____ GIVEN DATA

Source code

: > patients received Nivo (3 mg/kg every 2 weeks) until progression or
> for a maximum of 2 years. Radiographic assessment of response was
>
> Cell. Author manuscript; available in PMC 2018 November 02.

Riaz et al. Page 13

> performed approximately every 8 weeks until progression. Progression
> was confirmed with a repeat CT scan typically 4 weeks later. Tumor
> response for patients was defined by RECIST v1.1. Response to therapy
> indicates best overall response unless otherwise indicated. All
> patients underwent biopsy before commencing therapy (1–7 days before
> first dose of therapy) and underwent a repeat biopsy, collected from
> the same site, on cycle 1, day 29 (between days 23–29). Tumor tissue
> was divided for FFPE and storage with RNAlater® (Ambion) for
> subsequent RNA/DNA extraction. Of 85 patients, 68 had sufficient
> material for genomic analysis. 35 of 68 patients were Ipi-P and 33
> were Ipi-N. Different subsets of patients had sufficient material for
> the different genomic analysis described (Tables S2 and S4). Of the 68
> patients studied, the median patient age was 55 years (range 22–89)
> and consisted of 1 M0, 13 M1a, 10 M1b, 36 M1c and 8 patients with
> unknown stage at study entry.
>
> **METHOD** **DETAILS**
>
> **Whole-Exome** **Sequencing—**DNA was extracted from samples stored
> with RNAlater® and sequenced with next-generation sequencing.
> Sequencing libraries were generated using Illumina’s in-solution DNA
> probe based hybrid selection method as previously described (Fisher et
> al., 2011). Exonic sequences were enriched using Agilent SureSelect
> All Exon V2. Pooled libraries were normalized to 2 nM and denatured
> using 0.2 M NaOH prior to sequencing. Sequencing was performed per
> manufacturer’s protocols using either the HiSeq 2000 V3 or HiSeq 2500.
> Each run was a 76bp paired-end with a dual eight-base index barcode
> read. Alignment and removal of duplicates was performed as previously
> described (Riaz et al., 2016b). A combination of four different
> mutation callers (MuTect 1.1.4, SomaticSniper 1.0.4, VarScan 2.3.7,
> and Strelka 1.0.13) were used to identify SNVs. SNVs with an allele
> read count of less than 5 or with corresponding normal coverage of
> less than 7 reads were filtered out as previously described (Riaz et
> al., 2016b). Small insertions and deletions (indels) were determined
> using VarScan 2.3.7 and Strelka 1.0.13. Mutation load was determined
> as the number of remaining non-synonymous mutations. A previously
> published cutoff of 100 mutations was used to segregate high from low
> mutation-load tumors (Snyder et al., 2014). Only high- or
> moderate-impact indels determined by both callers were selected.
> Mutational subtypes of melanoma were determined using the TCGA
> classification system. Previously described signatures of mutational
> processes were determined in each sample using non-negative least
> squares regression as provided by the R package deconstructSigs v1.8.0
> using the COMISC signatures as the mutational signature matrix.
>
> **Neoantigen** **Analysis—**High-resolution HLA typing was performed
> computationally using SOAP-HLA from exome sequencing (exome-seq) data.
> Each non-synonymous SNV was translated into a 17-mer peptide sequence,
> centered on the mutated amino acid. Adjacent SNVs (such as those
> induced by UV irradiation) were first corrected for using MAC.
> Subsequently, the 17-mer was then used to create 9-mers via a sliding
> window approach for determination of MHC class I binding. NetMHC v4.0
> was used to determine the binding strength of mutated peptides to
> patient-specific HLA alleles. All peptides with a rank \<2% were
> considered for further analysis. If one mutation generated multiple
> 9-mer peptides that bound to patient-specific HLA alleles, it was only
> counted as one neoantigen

________

Reproduce the records above in full and with exact wording.

→ RESPONSE TO THE TASK:
Source code

: > patients received Nivo (3 mg/kg every 2 weeks) until progression or
> for a maximum of 2 years. Radiographic assessment of response was
>
> Cell. Author manuscript; available in PMC 2018 November 02.

Riaz et al. Page 13

> performed approximately every 8 weeks until progression. Progression
> was confirmed with a repeat CT scan typically 4 weeks later. Tumor
> response for patients was defined by RECIST v1.1. Response to therapy
> indicates best overall response unless otherwise indicated. All
> patients underwent biopsy before commencing therapy (1–7 days before
> first dose of therapy) and underwent a repeat biopsy, collected from
> the same site, on cycle 1, day 29 (between days 23–29). Tumor tissue
> was divided for FFPE and storage with RNAlater® (Ambion) for
> subsequent RNA/DNA extraction. Of 85 patients, 68 had sufficient
> material for genomic analysis. 35 of 68 patients were Ipi-P and 33
> were Ipi-N. Different subsets of patients had sufficient material for
> the different genomic analysis described (Tables S2 and S4). Of the 68
> patients studied, the median patient age was 55 years (range 22–89)
> and consisted of 1 M0, 13 M1a, 10 M1b, 36 M1c and 8 patients with
> unknown stage at study entry.
>
> **METHOD** **DETAILS**
>
> **Whole-Exome** **Sequencing—**DNA was extracted from samples stored
> with RNAlater® and sequenced with next-generation sequencing.
> Sequencing libraries were generated using Illumina’s in-solution DNA
> probe based hybrid selection method as previously described (Fisher et
> al., 2011). Exonic sequences were enriched using Agilent SureSelect
> All Exon V2. Pooled libraries were normalized to 2 nM and denatured
> using 0.2 M NaOH prior to sequencing. Sequencing was performed per
> manufacturer’s protocols using either the HiSeq 2000 V3 or HiSeq 2500.
> Each run was a 76bp paired-end with a dual eight-base index barcode
> read. Alignment and removal of duplicates was performed as previously
> described (Riaz et al., 2016b). A combination of four different
> mutation callers (MuTect 1.1.4, SomaticSniper 1.0.4, VarScan 2.3.7,
> and Strelka 1.0.13) were used to identify SNVs. SNVs with an allele
> read count of less than 5 or with corresponding normal coverage of
> less than 7 reads were filtered out as previously described (Riaz et
> al., 2016b). Small insertions and deletions (indels) were determined
> using VarScan 2.3.7 and Strelka 1.0.13. Mutation load was determined
> as the number of remaining non-synonymous mutations. A previously
> published cutoff of 100 mutations was used to segregate high from low
> mutation-load tumors (Snyder et al., 2014). Only high- or
> moderate-impact indels determined by both callers were selected.
> Mutational subtypes of melanoma were determined using the TCGA
> classification system. Previously described signatures of mutational
> processes were determined in each sample using non-negative least
> squares regression as provided by the R package deconstructSigs v1.8.0
> using the COMISC signatures as the mutational signature matrix.
>
> **Neoantigen** **Analysis—**High-resolution HLA typing was performed
> computationally using SOAP-HLA from exome sequencing (exome-seq) data.
> Each non-synonymous SNV was translated into a 17-mer peptide sequence,
> centered on the mutated amino acid. Adjacent SNVs (such as those
> induced by UV irradiation) were first corrected for using MAC.
> Subsequently, the 17-mer was then used to create 9-mers via a sliding
> window approach for determination of MHC class I binding. NetMHC v4.0
> was used to determine the binding strength of mutated peptides to
> patient-specific HLA alleles. All peptides with a rank \<2% were
> considered for further analysis. If one mutation generated multiple
> 9-mer peptides that bound to patient-specific HLA alleles, it was only
> counted as one neoantigen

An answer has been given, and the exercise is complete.